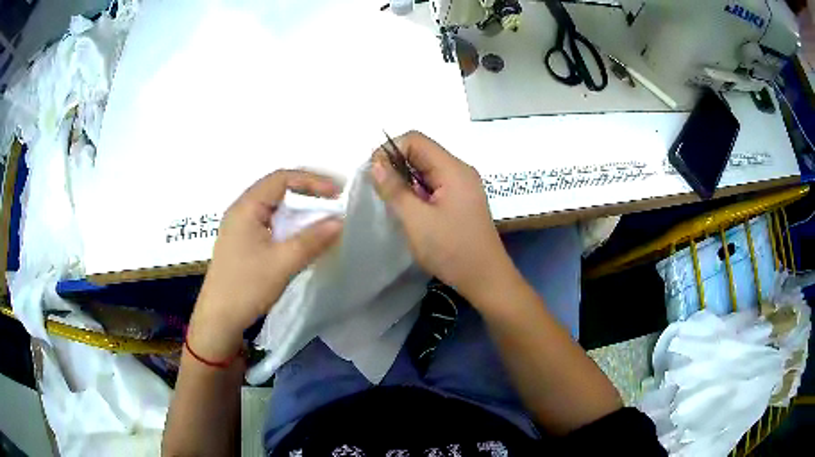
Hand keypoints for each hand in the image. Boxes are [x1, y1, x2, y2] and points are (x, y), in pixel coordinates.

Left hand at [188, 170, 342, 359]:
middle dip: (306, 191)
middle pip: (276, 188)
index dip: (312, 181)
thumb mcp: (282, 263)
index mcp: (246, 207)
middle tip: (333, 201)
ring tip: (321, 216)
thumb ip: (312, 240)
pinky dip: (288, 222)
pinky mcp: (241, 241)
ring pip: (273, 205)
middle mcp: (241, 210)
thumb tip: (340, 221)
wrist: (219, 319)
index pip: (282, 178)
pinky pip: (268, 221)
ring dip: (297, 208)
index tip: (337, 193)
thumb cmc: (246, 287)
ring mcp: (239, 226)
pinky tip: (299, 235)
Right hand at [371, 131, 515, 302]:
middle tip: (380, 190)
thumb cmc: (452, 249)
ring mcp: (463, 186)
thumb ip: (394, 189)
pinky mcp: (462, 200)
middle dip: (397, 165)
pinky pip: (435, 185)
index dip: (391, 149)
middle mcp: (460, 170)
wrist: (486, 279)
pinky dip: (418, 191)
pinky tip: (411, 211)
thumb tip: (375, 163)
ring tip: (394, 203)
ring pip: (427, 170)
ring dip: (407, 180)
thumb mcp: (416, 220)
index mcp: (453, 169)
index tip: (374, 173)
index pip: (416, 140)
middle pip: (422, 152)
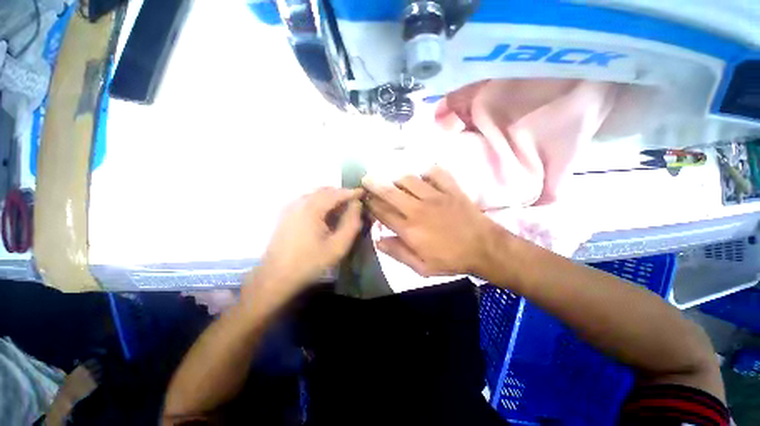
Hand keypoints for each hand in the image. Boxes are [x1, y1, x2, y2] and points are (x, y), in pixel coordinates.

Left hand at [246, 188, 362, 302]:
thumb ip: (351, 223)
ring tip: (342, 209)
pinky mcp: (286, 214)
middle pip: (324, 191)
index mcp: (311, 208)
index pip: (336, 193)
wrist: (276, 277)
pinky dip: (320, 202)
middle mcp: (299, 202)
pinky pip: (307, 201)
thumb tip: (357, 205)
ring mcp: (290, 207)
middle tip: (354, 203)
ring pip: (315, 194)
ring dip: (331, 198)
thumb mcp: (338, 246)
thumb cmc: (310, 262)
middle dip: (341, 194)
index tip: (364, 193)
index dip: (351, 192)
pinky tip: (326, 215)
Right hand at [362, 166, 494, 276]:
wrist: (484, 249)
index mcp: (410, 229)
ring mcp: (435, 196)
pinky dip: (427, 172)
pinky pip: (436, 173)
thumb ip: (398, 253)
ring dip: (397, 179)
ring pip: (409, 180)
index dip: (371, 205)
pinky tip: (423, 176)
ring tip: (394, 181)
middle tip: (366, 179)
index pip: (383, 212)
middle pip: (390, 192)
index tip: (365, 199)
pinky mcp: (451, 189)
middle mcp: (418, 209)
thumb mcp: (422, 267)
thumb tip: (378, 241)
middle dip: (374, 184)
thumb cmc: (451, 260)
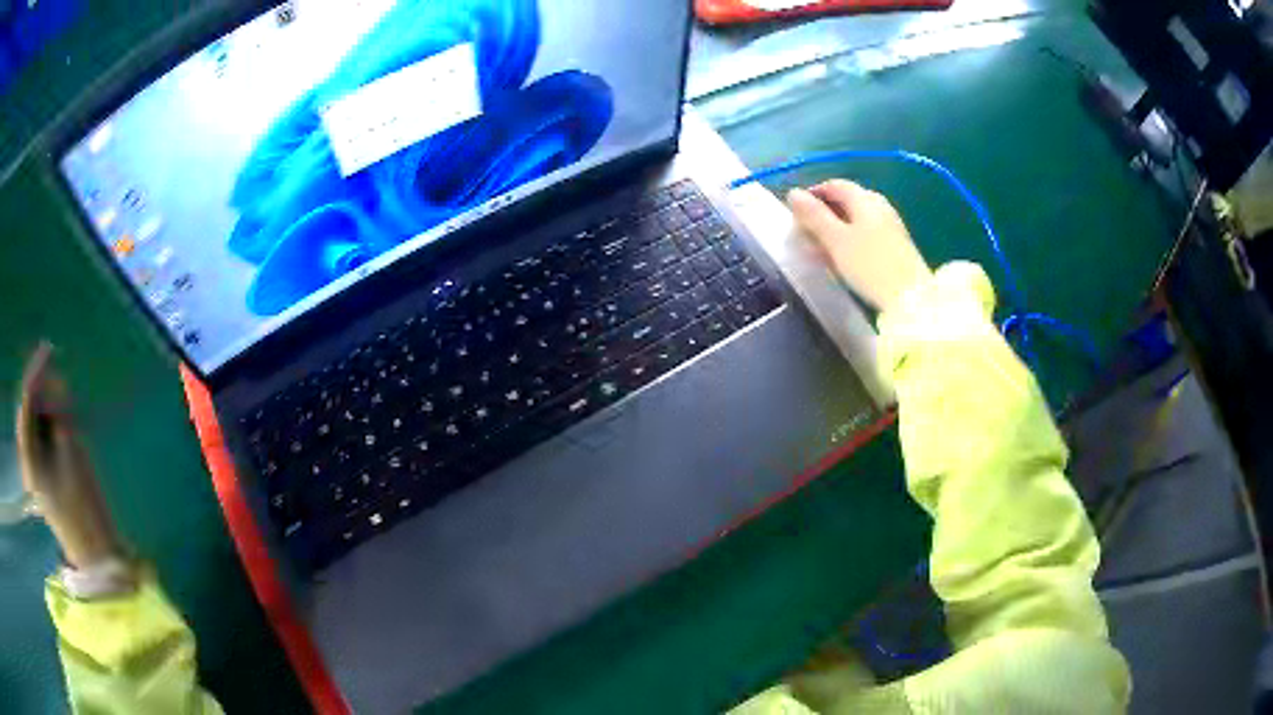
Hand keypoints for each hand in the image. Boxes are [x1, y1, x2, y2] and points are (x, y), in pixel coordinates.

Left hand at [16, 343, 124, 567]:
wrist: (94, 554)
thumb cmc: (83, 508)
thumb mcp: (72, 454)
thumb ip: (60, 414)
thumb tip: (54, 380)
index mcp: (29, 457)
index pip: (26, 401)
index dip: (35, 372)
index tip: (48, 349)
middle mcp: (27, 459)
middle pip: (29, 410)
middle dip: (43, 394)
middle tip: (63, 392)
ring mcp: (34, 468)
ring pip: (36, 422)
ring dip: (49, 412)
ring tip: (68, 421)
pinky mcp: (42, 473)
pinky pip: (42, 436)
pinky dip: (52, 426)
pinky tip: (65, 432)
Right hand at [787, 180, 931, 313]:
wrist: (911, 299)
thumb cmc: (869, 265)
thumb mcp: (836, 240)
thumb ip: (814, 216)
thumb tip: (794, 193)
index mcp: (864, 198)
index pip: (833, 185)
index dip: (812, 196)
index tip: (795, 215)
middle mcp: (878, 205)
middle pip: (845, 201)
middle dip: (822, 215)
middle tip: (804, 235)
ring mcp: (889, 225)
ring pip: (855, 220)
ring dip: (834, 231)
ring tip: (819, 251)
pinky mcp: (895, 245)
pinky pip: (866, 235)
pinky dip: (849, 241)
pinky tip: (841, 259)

☆ ☆ ☆ ☆

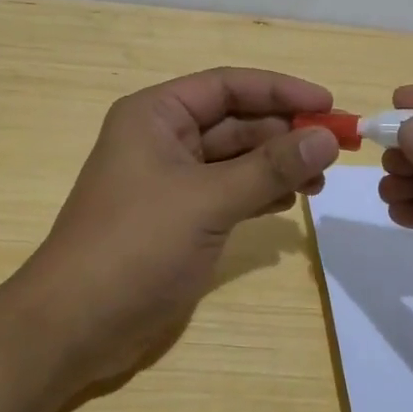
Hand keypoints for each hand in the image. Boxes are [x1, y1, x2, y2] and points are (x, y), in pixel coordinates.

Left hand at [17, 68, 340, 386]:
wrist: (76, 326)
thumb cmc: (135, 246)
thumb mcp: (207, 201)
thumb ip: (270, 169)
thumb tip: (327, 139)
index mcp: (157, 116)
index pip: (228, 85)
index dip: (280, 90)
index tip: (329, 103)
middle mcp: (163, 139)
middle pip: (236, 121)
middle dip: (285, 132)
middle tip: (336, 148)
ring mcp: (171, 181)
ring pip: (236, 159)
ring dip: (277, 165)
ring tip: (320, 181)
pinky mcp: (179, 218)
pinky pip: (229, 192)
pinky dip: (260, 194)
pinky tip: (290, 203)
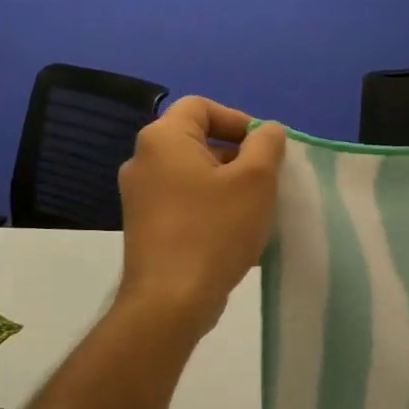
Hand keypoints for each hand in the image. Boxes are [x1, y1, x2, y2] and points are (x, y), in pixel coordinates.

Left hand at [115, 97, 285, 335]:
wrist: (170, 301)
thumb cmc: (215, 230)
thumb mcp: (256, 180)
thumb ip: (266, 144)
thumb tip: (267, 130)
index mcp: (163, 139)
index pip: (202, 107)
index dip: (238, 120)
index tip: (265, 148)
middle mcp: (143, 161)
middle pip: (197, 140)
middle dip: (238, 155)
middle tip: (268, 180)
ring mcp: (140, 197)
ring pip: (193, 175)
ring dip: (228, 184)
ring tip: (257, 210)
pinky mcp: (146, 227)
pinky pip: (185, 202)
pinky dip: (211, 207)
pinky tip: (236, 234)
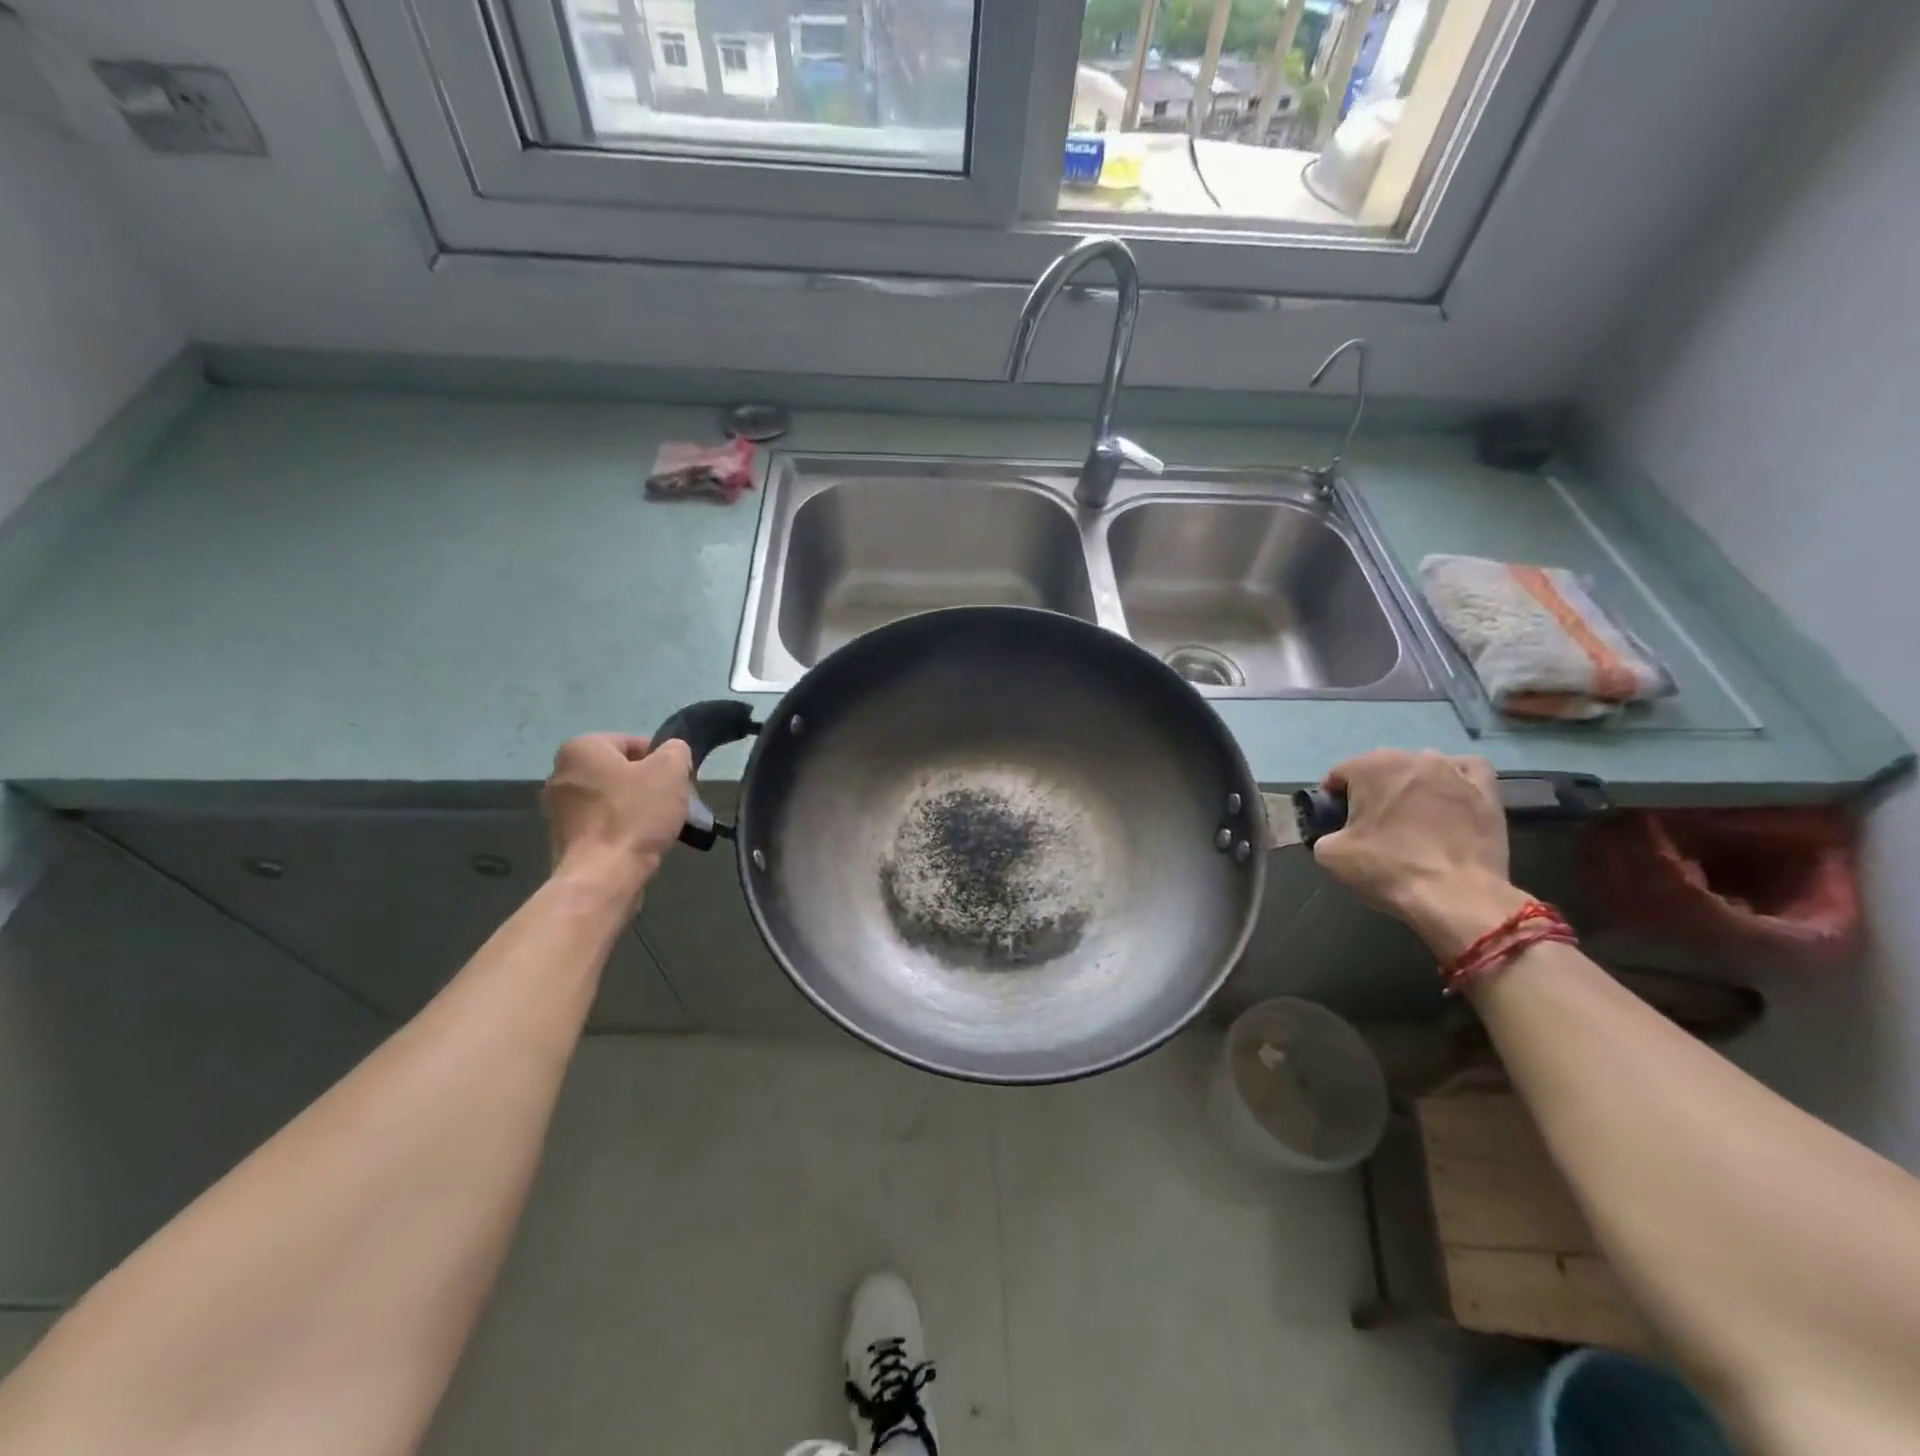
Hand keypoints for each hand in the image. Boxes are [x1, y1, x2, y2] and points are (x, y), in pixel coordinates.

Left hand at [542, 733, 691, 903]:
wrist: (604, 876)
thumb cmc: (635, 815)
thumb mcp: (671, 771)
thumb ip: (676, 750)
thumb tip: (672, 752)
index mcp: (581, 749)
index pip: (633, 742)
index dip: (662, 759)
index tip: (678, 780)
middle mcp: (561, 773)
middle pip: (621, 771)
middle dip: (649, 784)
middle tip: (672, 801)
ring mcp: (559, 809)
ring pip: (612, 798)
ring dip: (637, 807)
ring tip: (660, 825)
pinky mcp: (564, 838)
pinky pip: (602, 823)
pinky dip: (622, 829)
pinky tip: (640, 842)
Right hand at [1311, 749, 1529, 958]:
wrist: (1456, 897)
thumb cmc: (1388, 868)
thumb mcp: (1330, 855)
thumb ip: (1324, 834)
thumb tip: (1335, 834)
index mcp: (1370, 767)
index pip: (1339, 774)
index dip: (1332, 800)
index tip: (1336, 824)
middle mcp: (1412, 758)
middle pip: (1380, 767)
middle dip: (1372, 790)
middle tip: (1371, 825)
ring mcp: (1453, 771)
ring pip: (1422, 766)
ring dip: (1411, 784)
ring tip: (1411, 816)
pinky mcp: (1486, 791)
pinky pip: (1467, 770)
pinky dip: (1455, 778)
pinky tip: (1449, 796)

☆ ☆ ☆ ☆

Instructions to follow
Please return the lines above that run from the line containing "index tip: (48, 349)" to the line containing "pinky tip: (841, 259)", inclusive, exactly and with no other lines.

Answer to this exercise
index tip: (48, 349)
middle mcp: (27, 459)
middle pip: (29, 410)
middle dip: (43, 394)
middle tip: (63, 392)
ring mcp: (34, 468)
ring pip: (36, 422)
ring dip: (49, 412)
ring tip: (68, 421)
pinky mcp: (42, 473)
pinky pip: (42, 436)
pinky dip: (52, 426)
pinky tip: (65, 432)
Right hand at [787, 180, 931, 313]:
wrist: (911, 299)
thumb cmc: (869, 265)
thumb mcp: (836, 240)
thumb ip: (814, 216)
thumb tip: (794, 193)
index mcp: (864, 198)
index pip: (833, 185)
index dip: (812, 196)
index tip: (795, 215)
middle mcp: (878, 205)
middle pip: (845, 201)
middle dip: (822, 215)
middle tip: (804, 235)
ring mcp: (889, 225)
ring pip: (855, 220)
ring dip: (834, 231)
ring tip: (819, 251)
pinky mcp: (895, 245)
pinky pip: (866, 235)
pinky dip: (849, 241)
pinky tip: (841, 259)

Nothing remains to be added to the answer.